John Langston Gwaltney

Mary Eberle
Representations
Published in
4 min readFeb 16, 2021

Welcome to the publication, “Representations.” This is a project designed to bring the perspectives of a wider variety of groups to the forefront of the anthropology classroom. To celebrate Black History Month, we are covering the accomplishments of 28 Black anthropologists across 28 days. Learn more about our project; read on for the amazing accomplishments of John Langston Gwaltney.

John Langston Gwaltney was an American Anthropologist who lived from 1928–1998 who was best known for his work on Urban and Native Anthropology.

Within the first two months of his life, Gwaltney was completely blind. His mother, Mabel Gwaltney, was extremely devoted to her son’s welfare. When she learned of her son’s blindness, she sought help from many — from medical doctors to faith healers. When she resigned herself to the fact that her son was permanently blind, she quickly sought to find potential career paths for him. Due to this, John Gwaltney was skilled in many arts, such as playing the piano and wood carving. Even though he later settled on anthropology, his childhood educational environment influenced his interests in the social sciences. Ritualistic wood carving would become one of Gwaltney’s keen interests in his career as an anthropologist. When it came time to go to school, Gwaltney’s mother wrote to the first lady of the United States at the time, Eleanor Roosevelt, who helped him get placed in a program for blind children.

He was born second youngest among five children, with three older sisters and a younger brother. Gwaltney’s work, particularly his research topics, was always influenced by his cultural and familial background. His father, who was a sailor, told him stories of travel during Gwaltney’s youth, which is part of the reason why travel during his later fieldwork appealed to him. His eldest sister, Lucy, was seven years his senior and a large influence on Gwaltney during his childhood — she taught him how to cook and make perfume. Reflecting on their relationship later in life he said that she, “was a prime mover in my introduction to almost everything that is excellent in life and creditable in character.” (Johnson-Simon 2018, 104). He dedicated his most well-known book to her, Drylongso: A Self-Portrait of Black America (1980). It was common for Gwaltney to acknowledge his family in his published works, as they helped and inspired him immensely throughout his life.

After he graduated high school, John Gwaltney went to Upsala College for a BA, and later on received a scholarship to get a Master’s for Social Research in New York City. He received his Ph. D in Anthropology at Columbia University in 1967, where he received mentorship under Margret Mead, who said his dissertation was “one of the most brilliant Ph.D. oral examinations in my long experience” (Johnson-Simon 2018, 106).

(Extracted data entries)
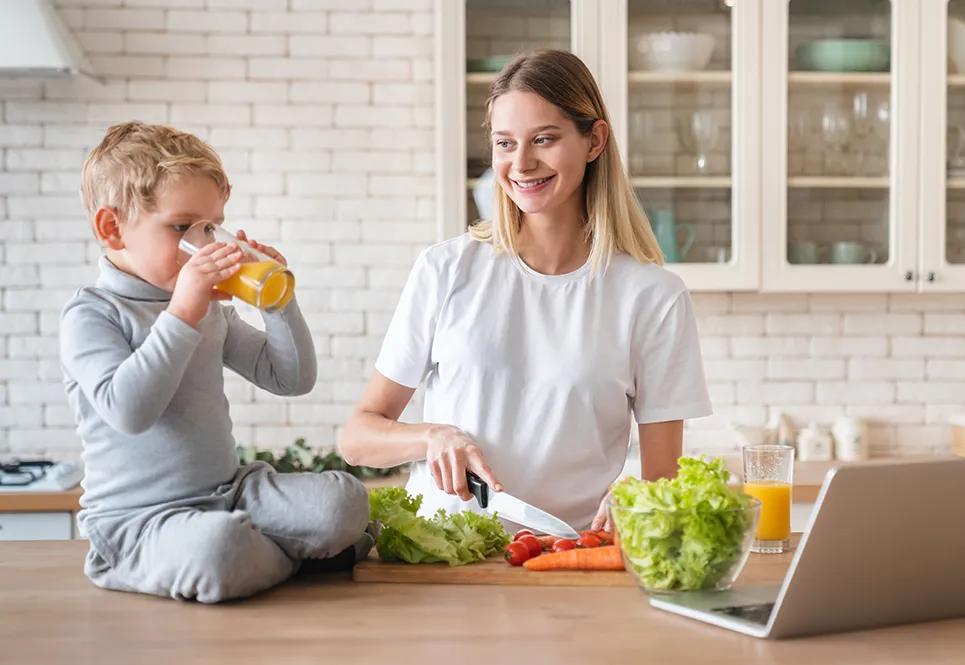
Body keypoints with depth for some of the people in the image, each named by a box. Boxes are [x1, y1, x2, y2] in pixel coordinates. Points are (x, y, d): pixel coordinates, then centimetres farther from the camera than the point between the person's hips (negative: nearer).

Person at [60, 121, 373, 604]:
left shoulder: (212, 311, 14)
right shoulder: (89, 315, -7)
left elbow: (292, 379, 14)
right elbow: (128, 411, -25)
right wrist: (181, 314, -26)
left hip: (229, 492, 5)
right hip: (136, 519, -5)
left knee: (344, 499, -16)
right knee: (216, 547, -37)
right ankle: (297, 553, -7)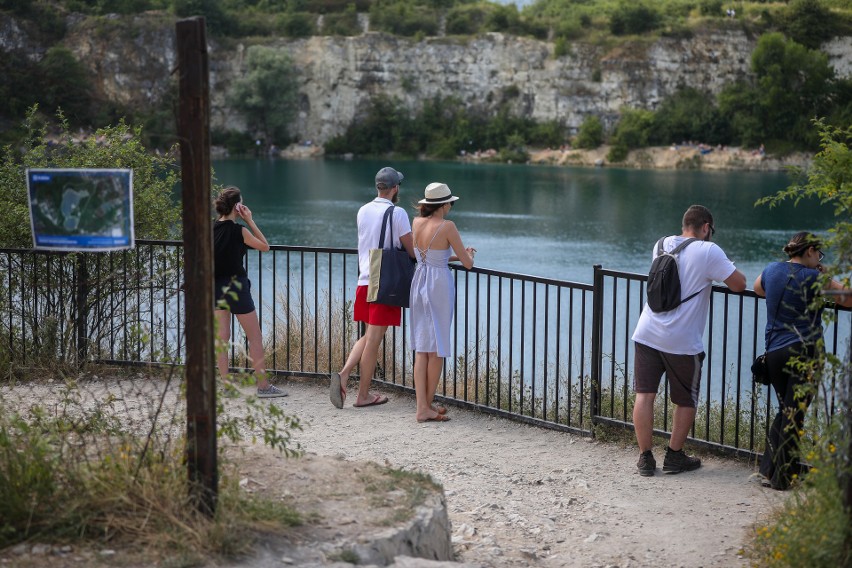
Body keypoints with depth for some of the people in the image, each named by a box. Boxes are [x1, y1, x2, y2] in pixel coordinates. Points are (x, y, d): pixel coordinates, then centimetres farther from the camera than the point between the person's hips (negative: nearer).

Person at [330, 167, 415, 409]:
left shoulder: (363, 211, 11)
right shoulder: (397, 213, -9)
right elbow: (412, 250, -7)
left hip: (364, 280, 6)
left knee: (368, 336, 17)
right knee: (373, 340, 0)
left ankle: (343, 373, -3)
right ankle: (363, 395, 7)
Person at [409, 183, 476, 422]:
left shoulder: (417, 223, 5)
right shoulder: (447, 227, -14)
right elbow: (468, 263, -8)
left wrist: (455, 256, 26)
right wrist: (468, 255, 14)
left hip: (418, 284, 6)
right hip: (439, 286, -6)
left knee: (422, 348, 7)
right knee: (437, 349, 6)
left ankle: (422, 407, 4)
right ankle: (427, 405, 12)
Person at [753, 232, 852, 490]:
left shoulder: (771, 270, 11)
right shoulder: (813, 278, -7)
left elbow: (758, 288, 34)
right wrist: (827, 277, 6)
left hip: (773, 353, 6)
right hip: (802, 351, -6)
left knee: (785, 410, 18)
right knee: (794, 414, -1)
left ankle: (768, 471, 14)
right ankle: (784, 478, 2)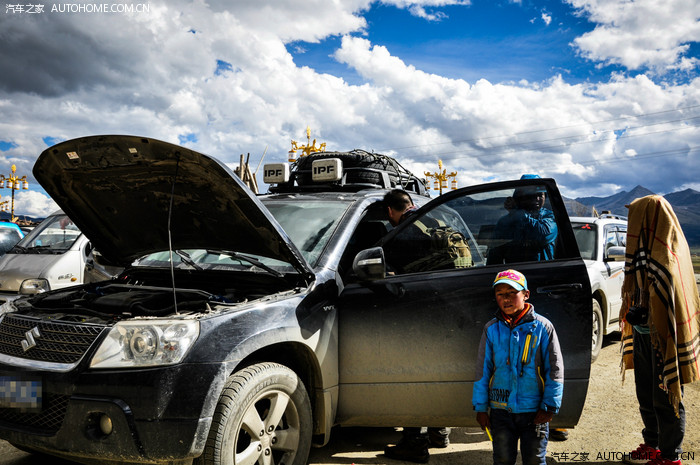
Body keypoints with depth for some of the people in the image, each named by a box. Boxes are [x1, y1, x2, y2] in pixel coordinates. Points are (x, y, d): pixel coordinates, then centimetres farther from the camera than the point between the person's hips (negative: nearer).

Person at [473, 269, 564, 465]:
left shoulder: (542, 327, -7)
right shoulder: (491, 329, -1)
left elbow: (555, 370, -3)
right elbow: (482, 371, 4)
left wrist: (549, 407, -5)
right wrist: (480, 407, 4)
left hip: (533, 411, -2)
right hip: (500, 410, 2)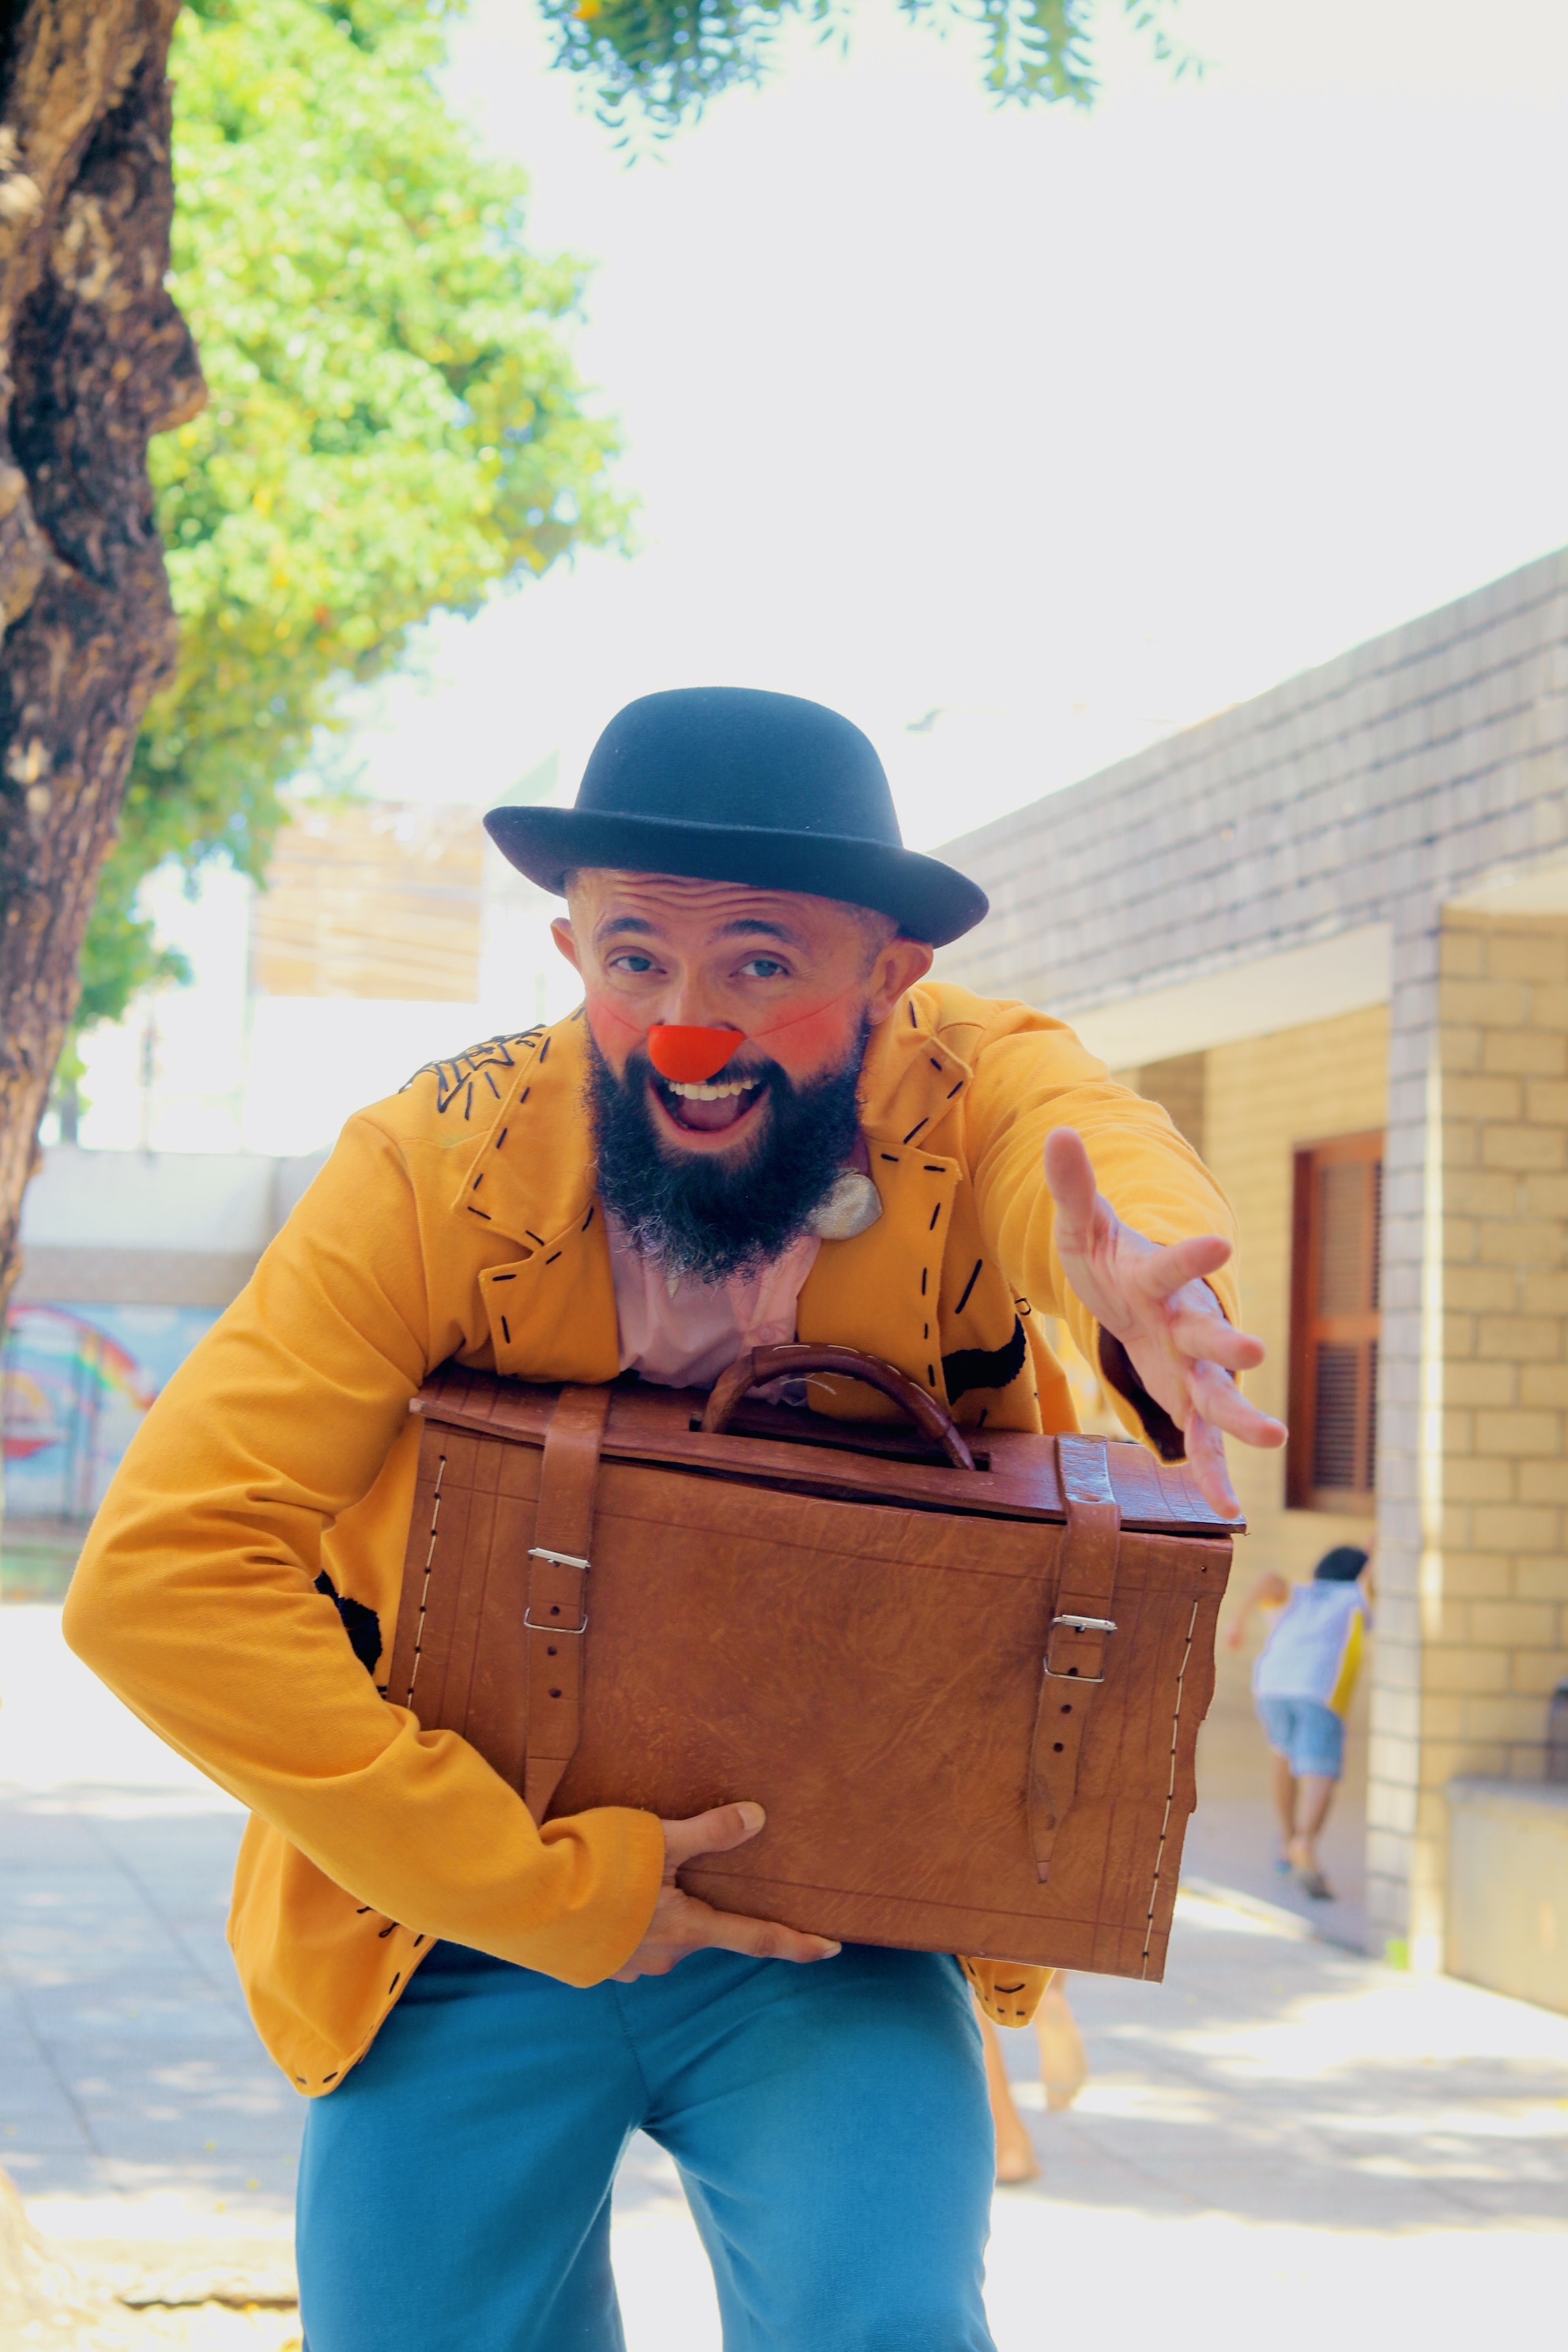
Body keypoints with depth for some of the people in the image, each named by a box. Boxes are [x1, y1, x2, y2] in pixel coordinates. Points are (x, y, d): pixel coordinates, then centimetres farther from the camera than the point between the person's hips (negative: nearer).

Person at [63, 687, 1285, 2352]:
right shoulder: (435, 1169, -17)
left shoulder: (972, 1091, -13)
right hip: (465, 1943, 0)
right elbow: (162, 1574, -23)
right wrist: (530, 1883, -24)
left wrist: (1140, 1279, -62)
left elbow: (1092, 1146, -37)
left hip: (837, 1933, 0)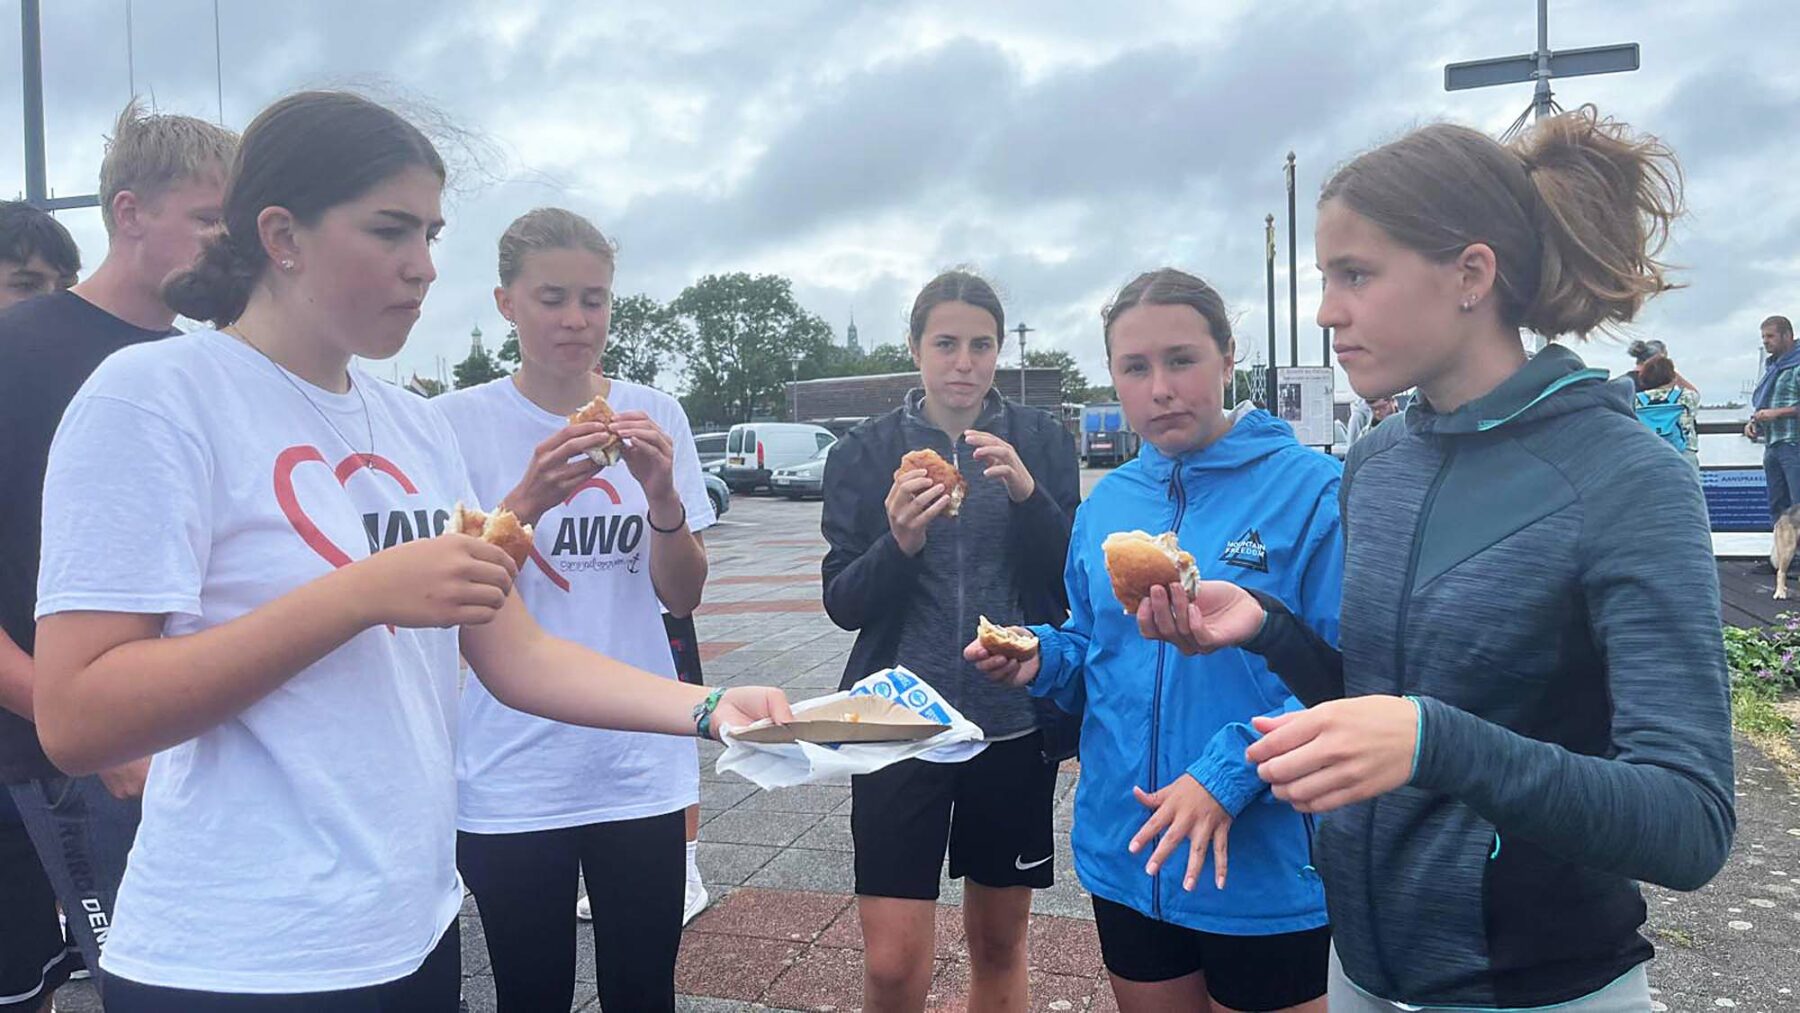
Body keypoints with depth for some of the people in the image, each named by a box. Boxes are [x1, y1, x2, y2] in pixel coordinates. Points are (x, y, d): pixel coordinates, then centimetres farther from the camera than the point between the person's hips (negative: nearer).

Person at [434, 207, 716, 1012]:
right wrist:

**Assigned task 1**
Could you quote the Gwaltney profile from "Welcome to the" to "John Langston Gwaltney.", inclusive?
**Assigned task 2**
How would you render this sentence from the Gwaltney profile in Spanish: "His father, who was a sailor, told him stories of travel during Gwaltney's youth, which is part of the reason why travel during his later fieldwork appealed to him."
**Assigned task 3**
Which distinct years appear in the Gwaltney profile, leaving out its publication date?

**Response 1**
Welcome to the publication, “Representations.” This is a project designed to bring the perspectives of a wider variety of groups to the forefront of the anthropology classroom. To celebrate Black History Month, we are covering the accomplishments of 28 Black anthropologists across 28 days. Learn more about our project; read on for the amazing accomplishments of John Langston Gwaltney.

**Response 2**
Su padre, que era marinero, le contaba historias de viajes durante la juventud de Gwaltney, lo cual es parte de la razón por la que viajar durante su trabajo de campo posterior le resultaba atractivo.

**Response 3**
1928, 1998, 2018, 1980, 1967